DIRECTIONS - Output the entries as a numbered list, omitting blank lines, starting at the first line of the entries and ending at the line that contains "picture [82, 35, 243, 195]", with both ends included.

****

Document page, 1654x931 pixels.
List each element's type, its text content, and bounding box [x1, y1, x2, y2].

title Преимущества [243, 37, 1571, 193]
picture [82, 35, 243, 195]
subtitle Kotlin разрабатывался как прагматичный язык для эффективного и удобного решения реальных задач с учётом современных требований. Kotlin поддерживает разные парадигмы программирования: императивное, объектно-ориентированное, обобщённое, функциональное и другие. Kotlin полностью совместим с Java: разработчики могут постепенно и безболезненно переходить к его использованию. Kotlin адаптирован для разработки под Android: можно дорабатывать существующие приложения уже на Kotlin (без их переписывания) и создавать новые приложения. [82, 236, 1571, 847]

****

EXPECTED OUTPUT -
1. Document page, 1654x931 pixels.
2. List each element's type, its text content, and bounding box [x1, y1, x2, y2].
3. title Преимущества [243, 37, 1571, 193]
4. picture [82, 35, 243, 195]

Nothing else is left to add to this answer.